Created pull request #198 which implements the new lrscheduler objects.

ramonsanabria commented 5 years ago

awesome. Thank you very much again Eric. Will merge it now thanks.

There is one thing that keeps buzzing me. When restarting the training, should we not consider the previous TER? To know in which point are we in the ramping phase?

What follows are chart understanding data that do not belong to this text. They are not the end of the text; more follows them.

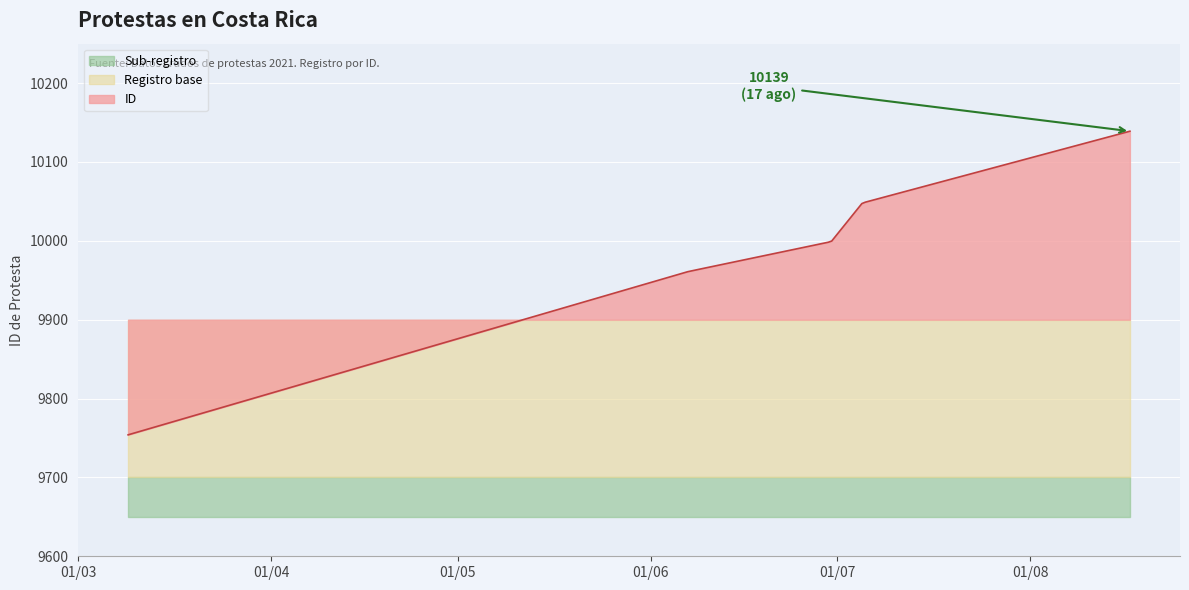

Which category has the lowest value across all series?

2021-03-09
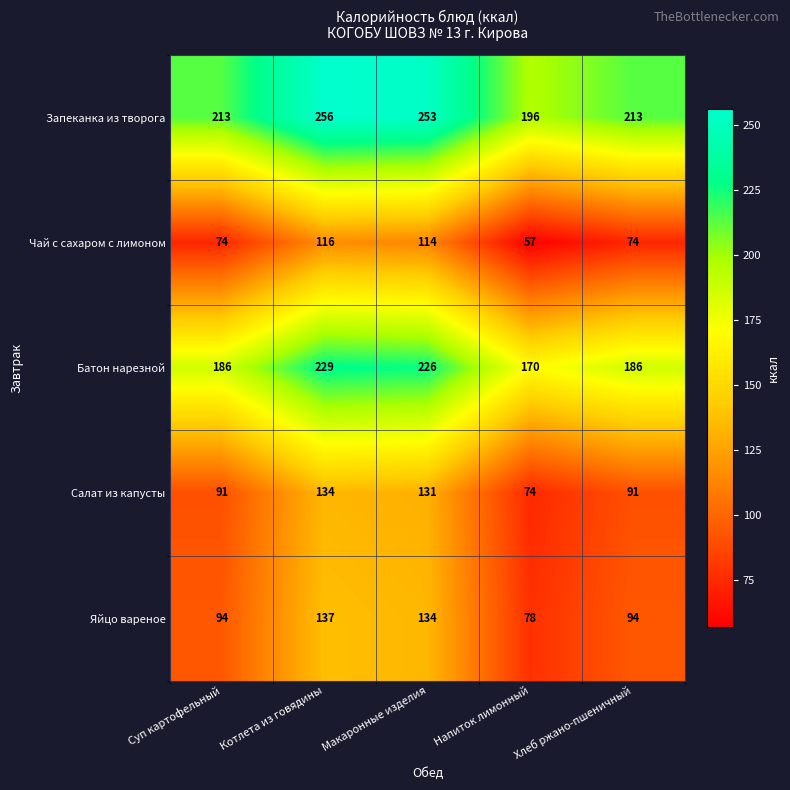

How many data points does each series have?

5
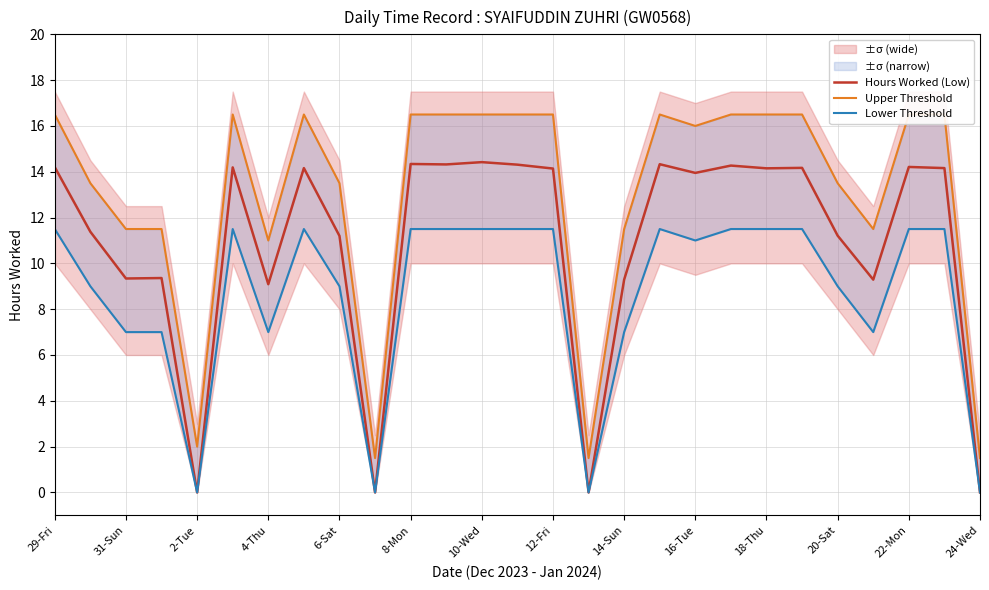

Reading left to right, transcribe all the data shown in this chart.

Hours Worked (Low): 14.2	11.4	9.3	9.4	0.0	14.2	9.1	14.2	11.2	0.0	14.3	14.3	14.4	14.3	14.1	0.0	9.3	14.3	13.9	14.3	14.2	14.2	11.2	9.3	14.2	14.2	0.0
Upper Threshold: 16.5	13.5	11.5	11.5	2.0	16.5	11.0	16.5	13.5	1.5	16.5	16.5	16.5	16.5	16.5	1.5	11.5	16.5	16.0	16.5	16.5	16.5	13.5	11.5	16.5	16.5	1.5
Lower Threshold: 11.5	9.0	7.0	7.0	0.0	11.5	7.0	11.5	9.0	0.0	11.5	11.5	11.5	11.5	11.5	0.0	7.0	11.5	11.0	11.5	11.5	11.5	9.0	7.0	11.5	11.5	0.0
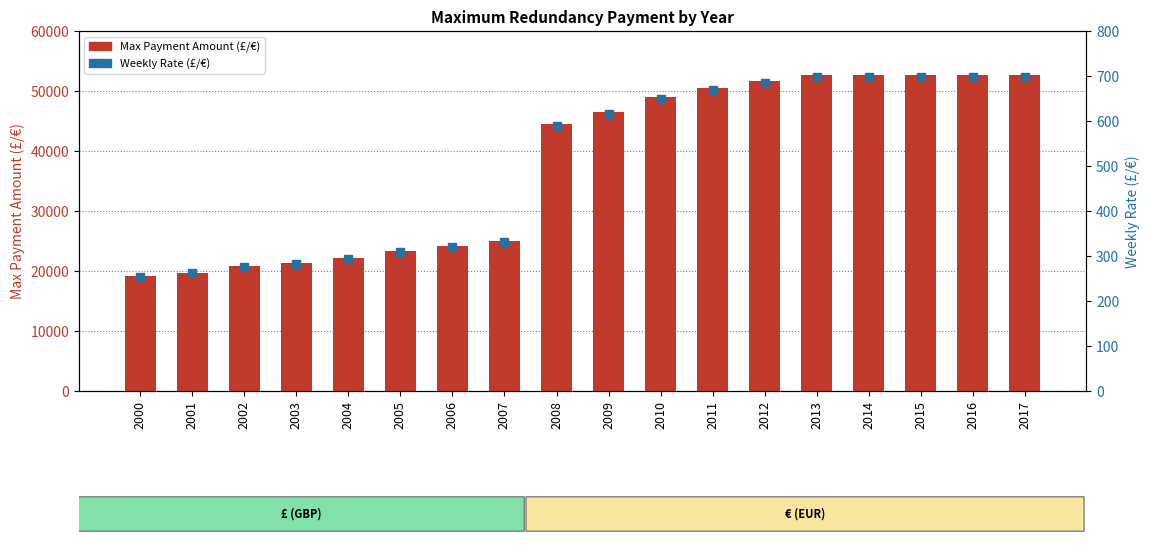

At how many categories does at least one series exceed 14530?

18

efosler commented 5 years ago

Heh. What I did was tag the particular lrscheduler messages in the log file so you know what phase you're in - the log files are read at the same time as the TER is recalculated from the relevant log file. For example (pulled from the output rather than the log file, using a rather odd set of parameters since I was making sure that stuff worked right):

[2018-08-24 15:39:32] Epoch 1 starting, learning rate: 0.06
[2018-08-24 15:39:57] Epoch 1 finished in 0 minutes
                Train    cost: 303.2, ter: 87.7%, #example: 297
                Validate cost: 182.0, ter: 88.9%, #example: 30
[2018-08-24 15:39:57] LRScheduler.Newbob: not updating learning rate for first 3 epochs
--------------------------------------------------------------------------------
[2018-08-24 15:39:57] Epoch 2 starting, learning rate: 0.06
[2018-08-24 15:40:21] Epoch 2 finished in 0 minutes
                Train    cost: 206.1, ter: 89.1%, #example: 297
                Validate cost: 117.2, ter: 92.8%, #example: 30
[2018-08-24 15:40:21] LRScheduler.Newbob: not updating learning rate for first 3 epochs
--------------------------------------------------------------------------------
[2018-08-24 15:40:21] Epoch 3 starting, learning rate: 0.06
[2018-08-24 15:40:45] Epoch 3 finished in 0 minutes
                Train    cost: 166.3, ter: 94.2%, #example: 297
                Validate cost: 140.0, ter: 97.3%, #example: 30
[2018-08-24 15:40:45] LRScheduler.Newbob: not updating learning rate for first 3 epochs
--------------------------------------------------------------------------------
[2018-08-24 15:40:45] Epoch 4 starting, learning rate: 0.06
[2018-08-24 15:41:10] Epoch 4 finished in 0 minutes
                Train    cost: 154.5, ter: 96.6%, #example: 297
                Validate cost: 108.3, ter: 96.4%, #example: 30
[2018-08-24 15:41:10] LRScheduler.Newbob: learning rate remaining constant 0.06, TER improved 0.9% from epoch 3
--------------------------------------------------------------------------------
[2018-08-24 15:41:10] Epoch 5 starting, learning rate: 0.06
[2018-08-24 15:41:34] Epoch 5 finished in 0 minutes
                Train    cost: 143.0, ter: 94.7%, #example: 297
                Validate cost: 97.5, ter: 98.3%, #example: 30
[2018-08-24 15:41:34] LRScheduler.Newbob: beginning ramping to learn rate 0.045, TER difference -1.9% under threshold 0.0% from epoch 4
restoring model from epoch 4
--------------------------------------------------------------------------------
[2018-08-24 15:41:35] Epoch 6 starting, learning rate: 0.045
[2018-08-24 15:41:59] Epoch 6 finished in 0 minutes
                Train    cost: 143.2, ter: 94.8%, #example: 297
                Validate cost: 107.6, ter: 96.2%, #example: 30
[2018-08-24 15:41:59] LRScheduler.Newbob: learning rate ramping to 0.03375, TER improved 0.3% from epoch 4
--------------------------------------------------------------------------------
[2018-08-24 15:41:59] Epoch 7 starting, learning rate: 0.03375
[2018-08-24 15:42:23] Epoch 7 finished in 0 minutes
                Train    cost: 140.8, ter: 95.6%, #example: 297
                Validate cost: 104.7, ter: 97.2%, #example: 30
[2018-08-24 15:42:23] LRScheduler.Newbob: stopping training, TER difference -1.0% under threshold 0.0% from epoch 6
restoring model from epoch 6
efosler commented 5 years ago

(Basically, the idea occurred to me when I saw the code looking for VALIDATE tags at restart to get the TER.)

efosler commented 5 years ago

Updated with a patch to the newbob scheduler (#202); closing the issue.